# Exercise instructions:
For each line below that holds the word "right", make a copy.
◆ ◆ ◆ ◆ ◆
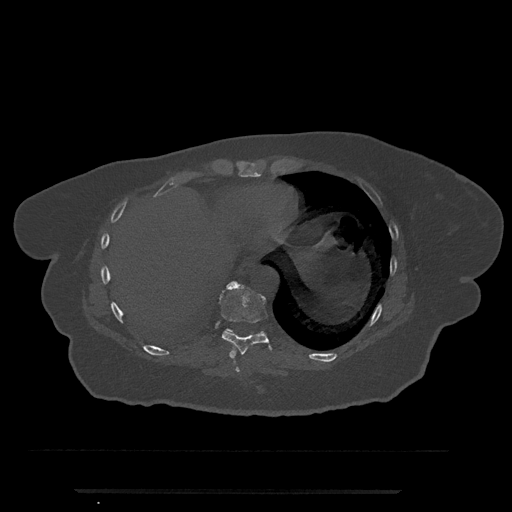
CT including the spine, one axial slice; position 330 of 797 along the scan axis; bone window (W 1800 / L 400 HU); 512 × 512 image matrix, field of view 440 × 440 mm. Patient: female, 51 years. From the clinical record (not read from this slice): primary cancer: neuro; vertebrae with lytic lesions (as recorded): T8.
Structures marked on this image (semi-automatic segmentation, software-assisted and operator-edited):
- T10 vertebra: bounding box <226,329,263,334> (left, top, right, bottom; pixels)
- T8 vertebra: <235,367,240,373>
- T9 vertebra: <210,281,273,358>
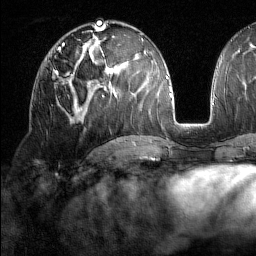
Breast MRI (dynamic contrast-enhanced), one axial slice; position 78 of 160 along the scan axis; cropped to one breast; dynamic contrast-enhanced series, time point 2 of 7 at this slice position (early post-contrast); 1.5 T; TE 1.8 ms, TR 5 ms; 1 mm slice thickness; 256 × 256 image matrix, field of view 213 × 213 mm. Female patient.
Annotated regions visible in this slice (semi-automatic segmentation, software-assisted and operator-edited):
- enhancing-tissue mask used for the functional tumour volume (all voxels passing the contrast-enhancement thresholds inside the analysis volume; usually the tumour): bounding box (x1, y1, x2, y2) in pixels: (54, 64, 77, 83)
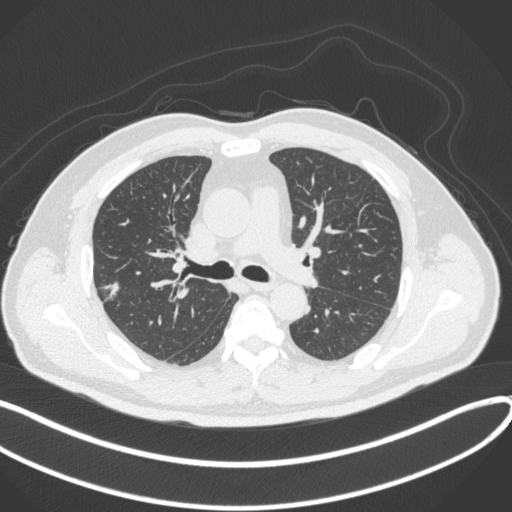
Chest CT, one axial slice. Slice 214 of 373 in the series (ordered by position). Lung window (W 1500 / L -600 HU). 1 mm slice thickness. 512 × 512 image matrix, field of view 400 × 400 mm. Male patient, age 60 years. From the clinical record (not read from this slice): clinical TNM (as recorded): T1c N0 M0.
Outlined on this slice (bounding box drawn by a radiologist):
- lung tumour (recorded histology: adenocarcinoma): bounding box <97,276,126,305> (left, top, right, bottom; pixels)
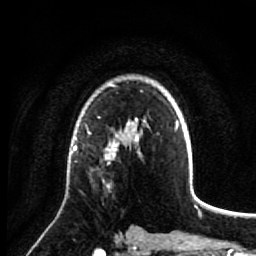
Breast MRI (dynamic contrast-enhanced), one axial slice; position 53 of 64 along the scan axis; cropped to one breast; dynamic contrast-enhanced series, time point 2 of 7 at this slice position (early post-contrast); 1.5 T; TE 2.6 ms, TR 5.7 ms; 2.5 mm slice thickness; 256 × 256 image matrix, field of view 160 × 160 mm. Female patient.
Outlined on this slice (semi-automatically segmented with operator editing):
- enhancing-tissue mask used for the functional tumour volume (all voxels passing the contrast-enhancement thresholds inside the analysis volume; usually the tumour): bounding box (x1, y1, x2, y2) in pixels: (74, 137, 139, 181)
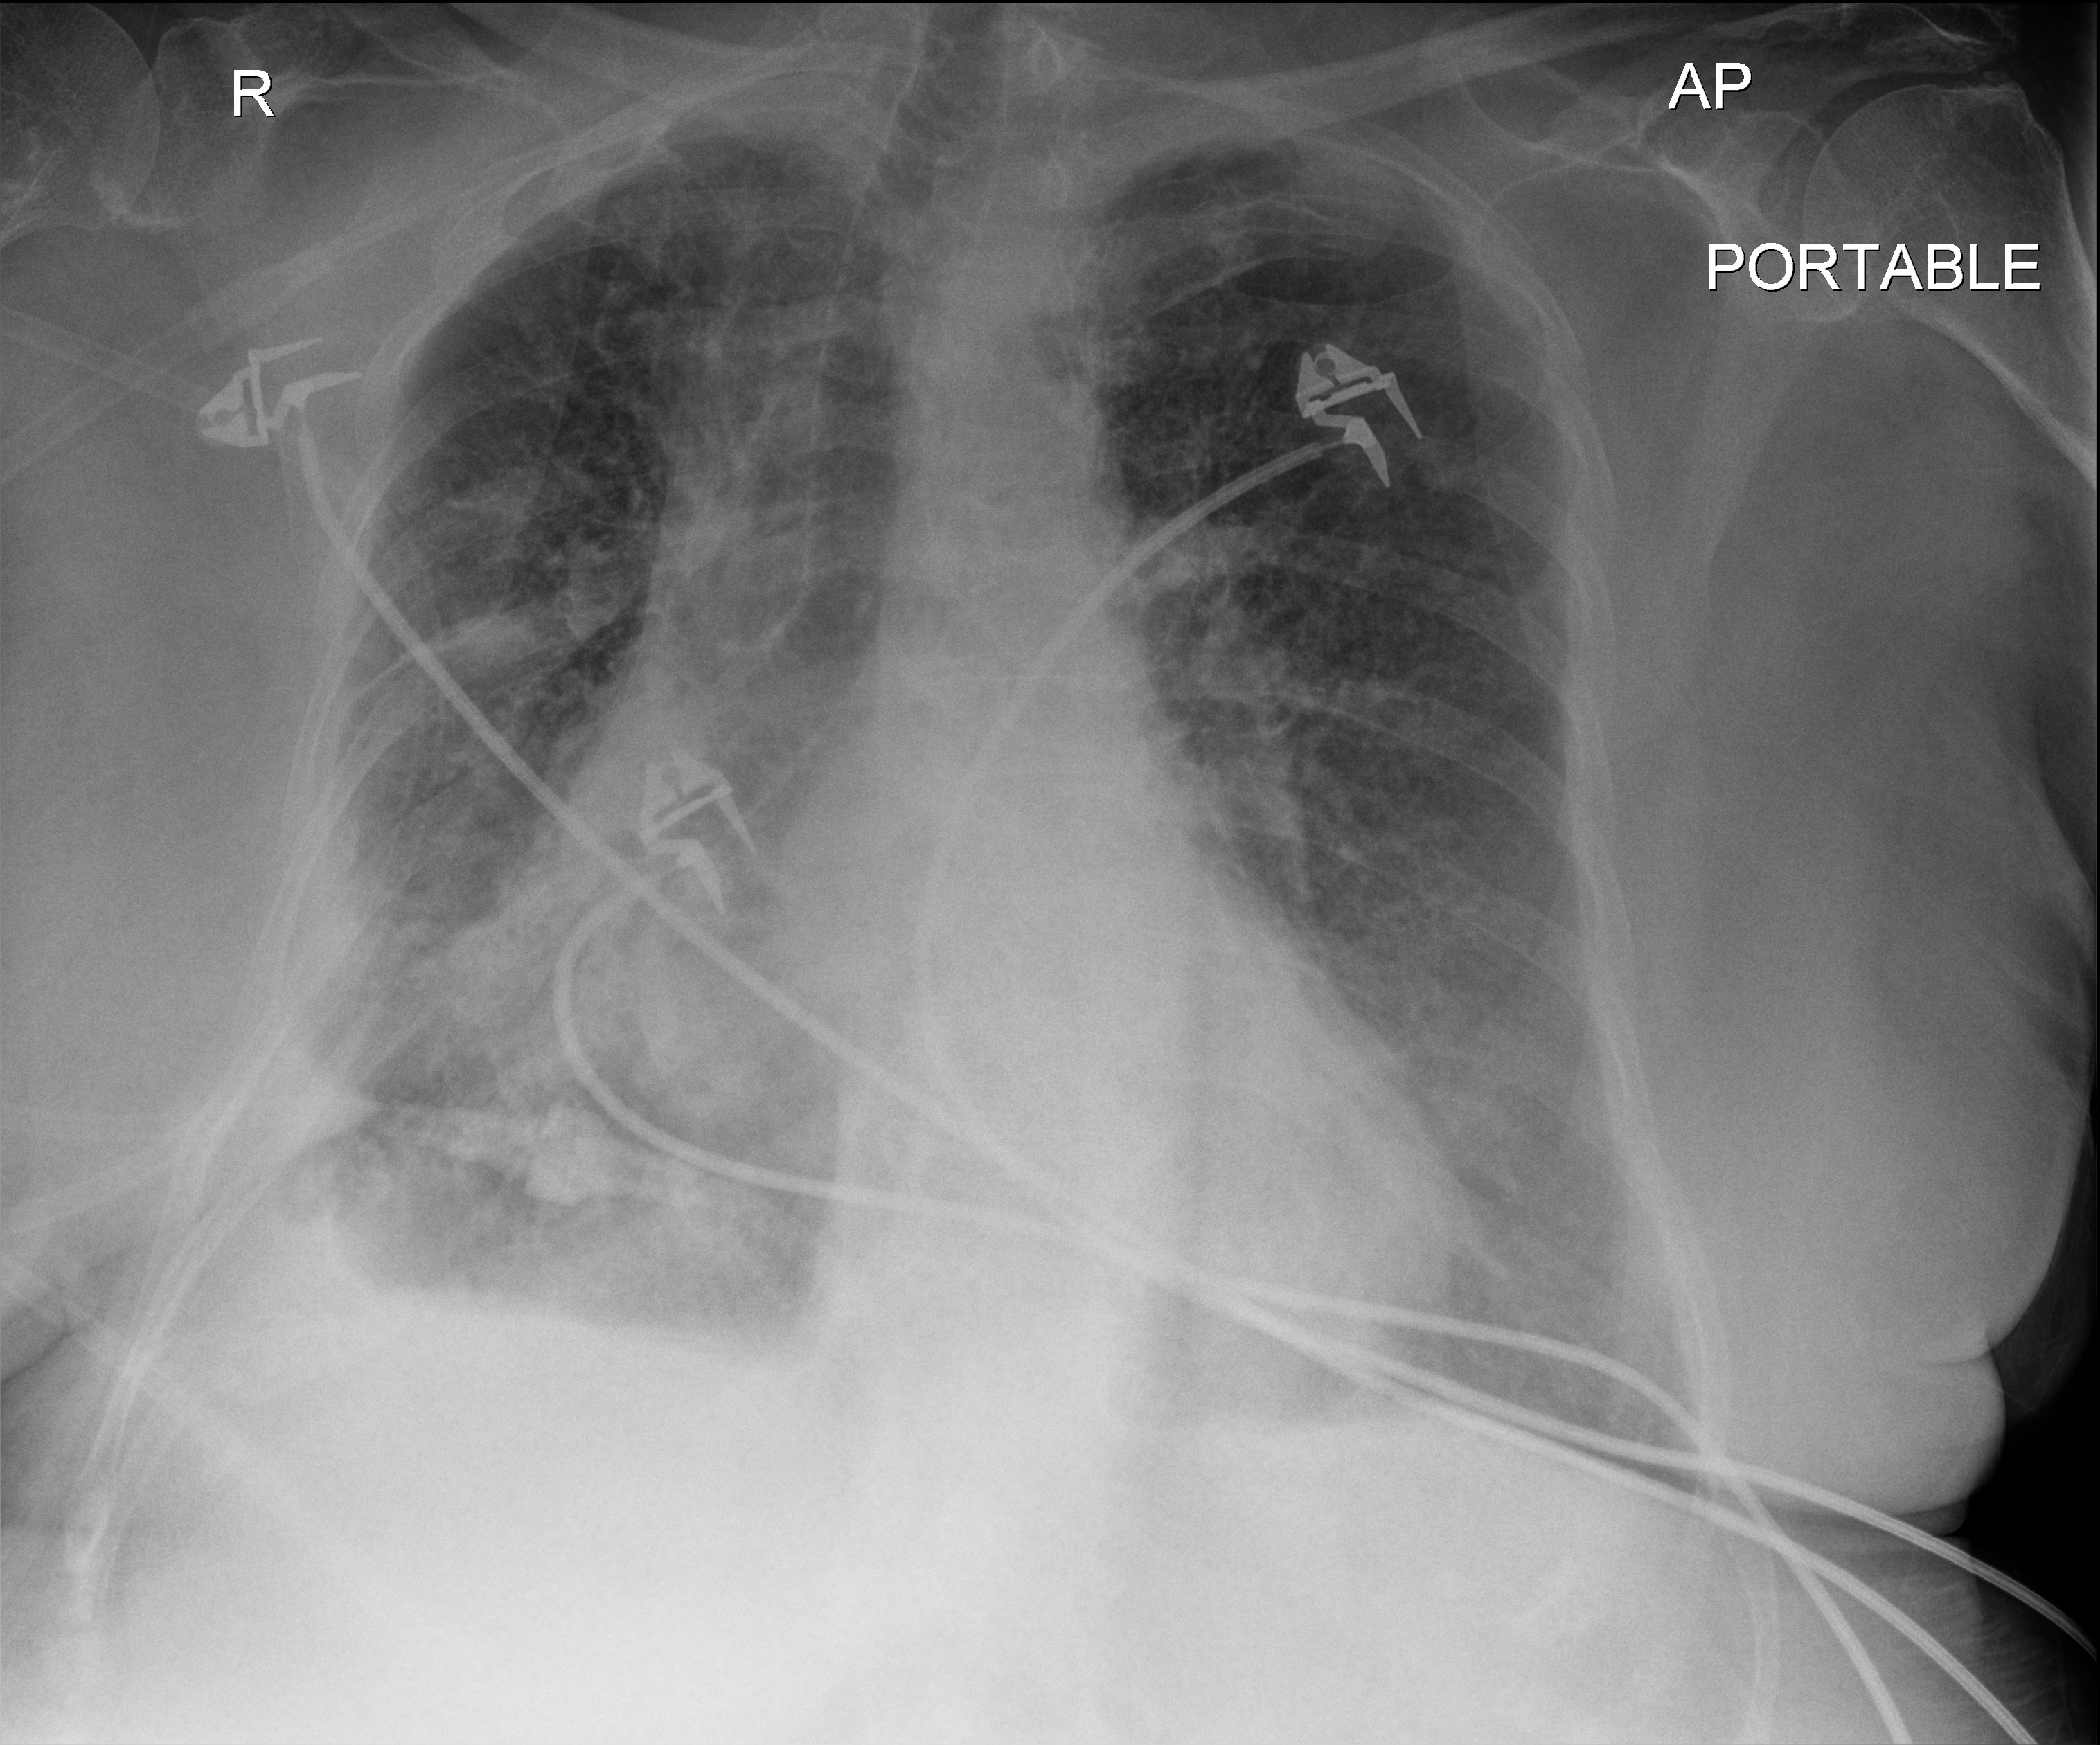
Chest radiograph. Female patient hospitalised with COVID-19, age 75–90 years.
Hospital-stay facts (about this admission, not read from this image; timing relative to this image not recorded): length of hospital stay: 9 days.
◆ ◆ ◆ ◆ ◆
# Task response:
- T10 vertebra: bounding box <226,329,263,334> (left, top, right, bottom; pixels)
- lung tumour (recorded histology: adenocarcinoma): bounding box <97,276,126,305> (left, top, right, bottom; pixels)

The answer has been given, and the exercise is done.